Bravo announced several months ago that it was producing a new TV reality based in Silicon Valley, where the young and the restless contestants hustle for money to form a new startup. The show is now filming in Silicon Valley—if you consider San Francisco to be part of Silicon Valley. Although the heart of Silicon Valley has been moving northward for years, it’s still firmly entrenched in the South Bay (i.e., Mountain View and Palo Alto). San Francisco has become the top designation for new start ups that are squeezed out of Silicon Valley’s overcrowded office market.
But let’s forget about San Francisco and the $17,000 USD a month rental house with a tri-level deck and swimming pool that serves as headquarters for the series. I guess a rental next door to Steve Wozniak in Los Gatos wasn’t available.
The series, which is now being filmed and is scheduled to be broadcast this winter, shows hard-partying youngsters vying to start companies in a frenzy reminiscent of the dot-com peak of 2000. It is a world where everyone seems to think that a good idea can lead to instant success and untold riches, because, after all, it has so many times before. It is a place where you feel like a failure if only one investor offers to finance you, instead of many begging to get in.
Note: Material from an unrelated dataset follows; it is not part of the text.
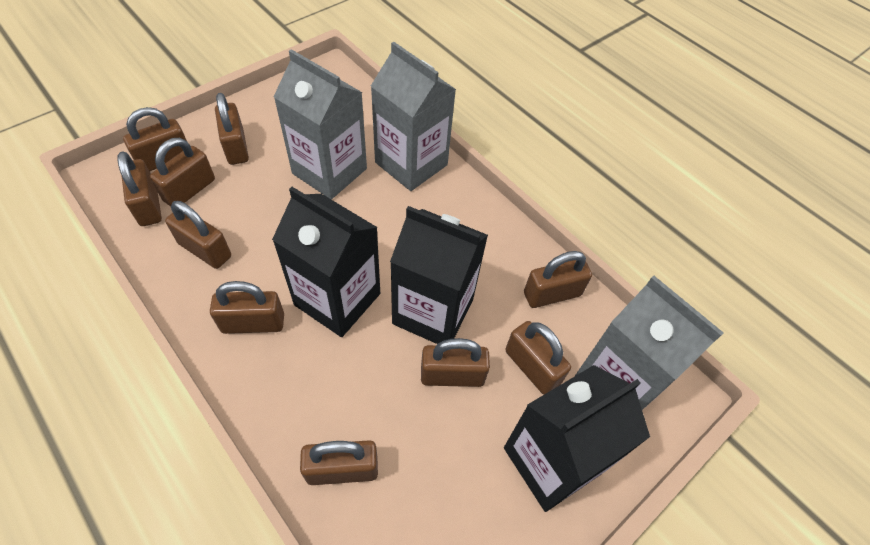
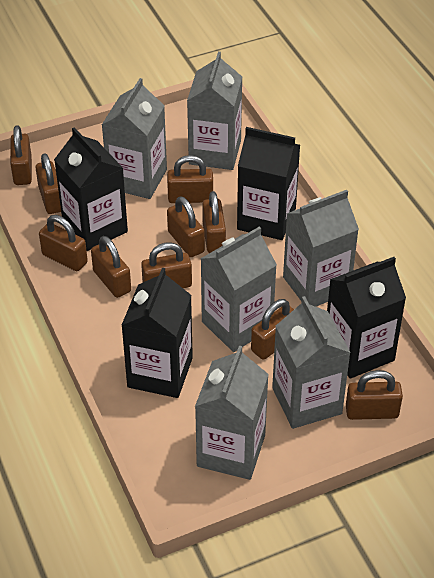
black carton: [272,187,380,337] [390,206,488,344] [504,365,650,512] = 3 -> [54,127,128,251] [121,268,193,398] [237,127,300,240] [327,257,406,379] = 4
grey carton: [274,49,367,199] [371,42,456,191] [575,276,724,410] = 3 -> [102,78,167,199] [187,52,242,170] [195,346,269,480] [201,227,277,352] [272,296,351,429] [283,190,359,307] = 6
Oh, boy. If that wasn’t bad enough, this little gem made me choke.
As the cameras rolled the other day, Ben and Hermione Way, a photogenic brother-and-sister team from England, discussed the $500,000 they got to develop a fitness app. “Four noes and one yes,” Ben said, sadly. “Not exactly people throwing money at us.” He added that he developed the idea for the business while drinking in a bar.
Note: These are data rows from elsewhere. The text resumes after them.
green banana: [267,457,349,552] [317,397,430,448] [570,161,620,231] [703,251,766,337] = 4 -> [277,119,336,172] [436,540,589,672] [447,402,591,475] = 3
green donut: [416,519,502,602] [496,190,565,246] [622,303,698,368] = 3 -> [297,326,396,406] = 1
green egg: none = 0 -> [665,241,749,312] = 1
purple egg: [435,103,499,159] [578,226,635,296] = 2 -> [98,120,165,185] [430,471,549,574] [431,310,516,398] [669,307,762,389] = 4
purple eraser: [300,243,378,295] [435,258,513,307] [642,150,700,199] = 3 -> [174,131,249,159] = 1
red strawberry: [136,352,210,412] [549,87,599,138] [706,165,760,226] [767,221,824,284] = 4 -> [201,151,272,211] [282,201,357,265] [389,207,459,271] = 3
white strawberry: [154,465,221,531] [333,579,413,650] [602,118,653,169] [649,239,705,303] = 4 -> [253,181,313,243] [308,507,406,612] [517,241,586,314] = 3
Considering that there are high school students developing their own apps on shoestring budgets, why would anyone give this brother-and-sister team a half-million dollars to develop a fitness app in an overcrowded niche? Developing an app can cost up to $150,000 USD, depending on how complex and feature rich the app is. If you’re going to develop a new app, do it in a niche that haven’t been done to death by other programmers.
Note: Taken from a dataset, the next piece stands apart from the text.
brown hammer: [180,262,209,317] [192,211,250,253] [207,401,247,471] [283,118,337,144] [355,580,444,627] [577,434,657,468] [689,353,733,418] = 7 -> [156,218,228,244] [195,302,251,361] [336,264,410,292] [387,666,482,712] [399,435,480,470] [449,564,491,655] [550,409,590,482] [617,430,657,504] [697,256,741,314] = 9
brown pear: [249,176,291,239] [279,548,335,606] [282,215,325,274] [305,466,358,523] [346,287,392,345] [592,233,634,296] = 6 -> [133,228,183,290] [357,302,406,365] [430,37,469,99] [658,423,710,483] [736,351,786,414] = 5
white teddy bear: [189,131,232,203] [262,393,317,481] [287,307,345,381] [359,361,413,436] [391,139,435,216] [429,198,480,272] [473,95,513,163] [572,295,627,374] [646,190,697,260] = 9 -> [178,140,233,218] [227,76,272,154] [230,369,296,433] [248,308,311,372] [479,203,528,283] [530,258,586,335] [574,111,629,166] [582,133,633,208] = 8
I’ll be interested in seeing how these contestants spend the money they raise from investors. The classical mistake for too many Silicon Valley entrepreneurs is to get a fancy building, a sports car or two, top of the line equipment, a masseur and a celebrity chef. The money is flying out of the checking account so fast that they soon realize that they’re running out of cash, have no working product to ship, and no chances of scoring any more investment funds. Once the money is gone, it’s game over.
The worst part is the underlying business plan of doing a startup to develop an idea with the intention of being bought out by Microsoft/Google/Apple for an instant multi-million dollar payout. After the dot com bubble went ka-blooey, that particular pipe dream should have been laid to rest. Not with the young and the restless.